All too often lighting is overlooked when designing interiors in favour of the more sexy stuff like furniture, wallpaper and fabric. Truth is, without great lighting, even the most wonderfully designed spaces can fall flat.
There are so many amazing products on the market now that our lighting options are virtually limitless, but it’s fair to say, it’s probably the area where home-owners get most confused.
Planning lighting schemes is one of our favourite things to do with our clients, so we wanted to share our top 5 lighting tips to get you thinking about your own lighting schemes.
Top 5 lighting tips
1. Think about how you use the space
There are three main types of lighting.
Task – specific lighting for specific tasks, for example, prepping food, reading a book or putting on make-up.
Ambient – generally the main source of lighting in a space. Ceiling lights or table lamps for example.
Decorative – Mostly there to look good or to highlight decorative features.
A bedside task light for reading, a simple lamp providing ambient lighting and decorative lighting in a bookcase to showcase the feature.
How and where you use these lights varies. So, before you even think about fixtures and fittings, take some time to sit in your room, or with your plans, and think about how you use the space.
Are you socialising, dining, cooking, watching TV, Exercising, studying, working, reading, relaxing in the bath? Chances are, you need different lighting for difference activities. Which leads us on to tip no. 2.
2. Light what needs to be lit (and not what doesn’t)
In our opinion, there’s nothing worse in a home setting than a blanket grid of ceiling downlights. We prefer to think about lighting what needs to be lit in a considered way that allows for pockets of light and shade, and adds to the mood of the space.

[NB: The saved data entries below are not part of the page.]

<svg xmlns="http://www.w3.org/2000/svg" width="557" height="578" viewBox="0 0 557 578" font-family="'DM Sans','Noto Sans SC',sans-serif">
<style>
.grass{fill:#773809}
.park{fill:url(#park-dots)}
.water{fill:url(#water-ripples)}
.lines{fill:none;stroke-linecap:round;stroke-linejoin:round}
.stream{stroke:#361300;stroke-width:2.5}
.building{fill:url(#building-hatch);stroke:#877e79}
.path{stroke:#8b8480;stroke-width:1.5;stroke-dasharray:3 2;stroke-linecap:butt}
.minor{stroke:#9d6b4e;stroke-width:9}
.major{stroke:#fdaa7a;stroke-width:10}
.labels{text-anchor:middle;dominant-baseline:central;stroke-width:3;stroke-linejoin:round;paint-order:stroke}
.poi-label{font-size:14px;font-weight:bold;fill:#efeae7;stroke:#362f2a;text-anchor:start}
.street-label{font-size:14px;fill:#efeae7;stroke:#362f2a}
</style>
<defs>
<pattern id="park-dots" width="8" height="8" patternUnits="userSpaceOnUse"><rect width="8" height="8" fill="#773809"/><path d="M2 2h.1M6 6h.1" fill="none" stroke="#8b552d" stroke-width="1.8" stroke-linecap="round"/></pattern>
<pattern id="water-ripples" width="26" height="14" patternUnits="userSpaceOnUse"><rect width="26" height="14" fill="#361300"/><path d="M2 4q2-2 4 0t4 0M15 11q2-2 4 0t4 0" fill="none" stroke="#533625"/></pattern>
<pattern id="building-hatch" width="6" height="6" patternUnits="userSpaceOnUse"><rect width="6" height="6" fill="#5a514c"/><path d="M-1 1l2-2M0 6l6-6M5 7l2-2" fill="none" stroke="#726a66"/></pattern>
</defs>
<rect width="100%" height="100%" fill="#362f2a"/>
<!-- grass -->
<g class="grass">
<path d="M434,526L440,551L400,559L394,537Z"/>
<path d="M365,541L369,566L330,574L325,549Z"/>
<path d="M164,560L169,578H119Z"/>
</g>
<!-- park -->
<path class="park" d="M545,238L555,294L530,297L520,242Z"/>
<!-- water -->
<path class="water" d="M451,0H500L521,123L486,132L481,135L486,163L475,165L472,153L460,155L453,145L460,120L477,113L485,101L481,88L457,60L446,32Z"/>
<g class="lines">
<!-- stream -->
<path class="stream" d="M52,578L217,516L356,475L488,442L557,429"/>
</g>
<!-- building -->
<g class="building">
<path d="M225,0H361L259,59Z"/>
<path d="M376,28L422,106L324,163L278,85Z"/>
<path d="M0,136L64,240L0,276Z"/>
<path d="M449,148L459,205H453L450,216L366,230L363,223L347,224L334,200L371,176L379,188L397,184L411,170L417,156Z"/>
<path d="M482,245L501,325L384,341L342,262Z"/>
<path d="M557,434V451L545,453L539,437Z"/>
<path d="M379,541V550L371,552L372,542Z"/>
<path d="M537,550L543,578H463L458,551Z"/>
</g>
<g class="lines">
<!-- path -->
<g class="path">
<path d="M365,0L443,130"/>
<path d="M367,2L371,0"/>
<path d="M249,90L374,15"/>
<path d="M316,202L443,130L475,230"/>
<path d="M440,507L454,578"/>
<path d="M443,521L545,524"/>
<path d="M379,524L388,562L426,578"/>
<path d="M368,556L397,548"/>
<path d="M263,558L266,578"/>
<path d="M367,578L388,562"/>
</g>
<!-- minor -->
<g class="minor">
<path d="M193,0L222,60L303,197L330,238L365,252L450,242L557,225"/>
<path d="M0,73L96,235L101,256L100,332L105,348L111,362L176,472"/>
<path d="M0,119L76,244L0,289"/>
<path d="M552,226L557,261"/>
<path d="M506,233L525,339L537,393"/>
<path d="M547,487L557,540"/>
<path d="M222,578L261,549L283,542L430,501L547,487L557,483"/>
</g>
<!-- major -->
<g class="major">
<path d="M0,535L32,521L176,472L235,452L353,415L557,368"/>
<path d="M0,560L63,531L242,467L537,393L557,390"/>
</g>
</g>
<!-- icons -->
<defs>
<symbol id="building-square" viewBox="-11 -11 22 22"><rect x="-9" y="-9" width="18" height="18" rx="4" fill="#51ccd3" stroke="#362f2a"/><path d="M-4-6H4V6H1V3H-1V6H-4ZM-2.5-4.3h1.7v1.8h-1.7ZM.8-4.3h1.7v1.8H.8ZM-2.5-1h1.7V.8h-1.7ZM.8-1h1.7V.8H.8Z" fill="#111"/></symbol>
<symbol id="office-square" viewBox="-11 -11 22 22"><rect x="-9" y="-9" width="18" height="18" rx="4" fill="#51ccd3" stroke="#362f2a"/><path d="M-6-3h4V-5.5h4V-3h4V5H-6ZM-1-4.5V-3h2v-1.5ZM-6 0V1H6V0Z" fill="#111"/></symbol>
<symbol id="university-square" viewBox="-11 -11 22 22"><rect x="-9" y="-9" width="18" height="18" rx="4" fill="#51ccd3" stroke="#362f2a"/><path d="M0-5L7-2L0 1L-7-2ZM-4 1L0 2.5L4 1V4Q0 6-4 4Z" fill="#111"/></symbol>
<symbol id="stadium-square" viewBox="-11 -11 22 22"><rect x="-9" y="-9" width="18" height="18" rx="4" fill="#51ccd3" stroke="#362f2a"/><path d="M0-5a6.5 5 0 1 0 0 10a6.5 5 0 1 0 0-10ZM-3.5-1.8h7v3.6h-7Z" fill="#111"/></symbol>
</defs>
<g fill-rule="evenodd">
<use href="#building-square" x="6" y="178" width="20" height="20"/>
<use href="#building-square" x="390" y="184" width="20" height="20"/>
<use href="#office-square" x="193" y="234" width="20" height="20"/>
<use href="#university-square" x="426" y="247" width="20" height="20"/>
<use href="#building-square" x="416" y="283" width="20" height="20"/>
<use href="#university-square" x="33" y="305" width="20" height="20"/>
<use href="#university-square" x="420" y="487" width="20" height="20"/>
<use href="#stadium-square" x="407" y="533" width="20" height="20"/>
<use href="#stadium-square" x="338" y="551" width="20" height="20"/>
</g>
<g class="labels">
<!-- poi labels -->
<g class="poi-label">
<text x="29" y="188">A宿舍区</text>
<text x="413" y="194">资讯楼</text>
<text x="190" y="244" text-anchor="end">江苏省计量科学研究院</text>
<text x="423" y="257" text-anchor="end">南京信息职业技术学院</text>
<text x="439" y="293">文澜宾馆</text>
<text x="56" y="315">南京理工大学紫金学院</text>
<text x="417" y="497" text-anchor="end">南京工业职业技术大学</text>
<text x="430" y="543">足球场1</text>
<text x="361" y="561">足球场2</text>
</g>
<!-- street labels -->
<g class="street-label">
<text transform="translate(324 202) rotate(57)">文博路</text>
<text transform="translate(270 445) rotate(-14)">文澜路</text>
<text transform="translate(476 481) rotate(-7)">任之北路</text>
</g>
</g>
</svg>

Try setting out your floor plan by drawing it out on a piece of paper. Add in where you have your key items of furniture, the practical features and specific decorative items – such as your favourite art.
Note where you perform key tasks, such as reading, working out, prepping food, eating dinner, like the example below.
A floor plan with notations for furnishings and fixtures, plus activities in the room to inform the basis of a lighting plan.
You can then use this floor plan to determine what lights you need where and that your sockets and switches are in all the right places. This is obviously much easier when planning a room from scratch, but can be done with a retrofit lighting scheme if that’s your only option (see tip No. 5).
3. Layer up your lighting
Us designers always talk about layers. Colours, materials, textures. And it’s no different with your lighting. Layers of light add dimensional interest and give you flexibility to change the mood for different occasions, times of day or season.
Height. Consider the different heights for your light sources – floor lamps, table lamps, ceiling lights, wall lights and pendants all emit light from different heights in the room.
Switching. As much as possible, have the option to switch your lights on and off independently – so wall lights separate to ceiling. Spotlights under a kitchen shelf separate to the pendants. Reading lights separate to bedside lamps. Downlights separate to the mirror lights. Having the flexibility to control what’s on and what’s not is the easiest way to change the mood of a space.
Flexibility also comes from dimming – dialling the amount of light up and down from a light source. As much as possible, make this an option on all of your light sources. Almost all good LED bulbs come in a dimmable format now, although it pays to spend a little more for high quality dimmer switches.
Type. Diffused light, filtered through a shade such as glass or fabric, is great for ambient lighting. As is indirect light, where the light is reflected off a surface, such as a wall. Task lighting tends to be direct light – which as it says, specifically focusses a direct light onto a set area.
Colour temperature: In it’s simplest terms, warm light – around 2700 Kelvin or less – gives off an orangey yellow glow, and cool light, 4000 Kelvin and above gives off a blueish tint. While a warm light is ideal for creating a cosy intimate environment, often tasks, such as reading and food prep are performed better under a brighter, cool light. Ultimately, in your home, it’s mostly a case of personal preference.
This render shows the different layers and types of lighting, including task, ambient and decorative lighting features.
4. Automate for mood settings
“Alexa, bedroom lights on” is a standard phrase in our house. The introduction of SMART bulbs and the number of everyday home hubs such as Amazon’s Alexa, Google Nest or Phillips Hue are making the ability to automate lighting accessible to all. You can even have set sequences or groups to organise your light sources into specific moods.
For bigger budgets and greater sophistication, systems like Lutron can offer endless possibilities, and you can even connect blinds and curtains to truly embrace your circadian rhythm!
5. Retro-fit where you can (or need to)
Just because there’s a ceiling light in the middle of the room doesn’t mean that has to be where it stays without making tons of mess. There are many ways to add lighting to your scheme without bashing things about. Consider plug in wall lights with in-line switches, using hooks and flex to change the location of a ceiling pendant, or trying out the increasing number of rechargeable lamps which can literally be put literally anywhere, even outside!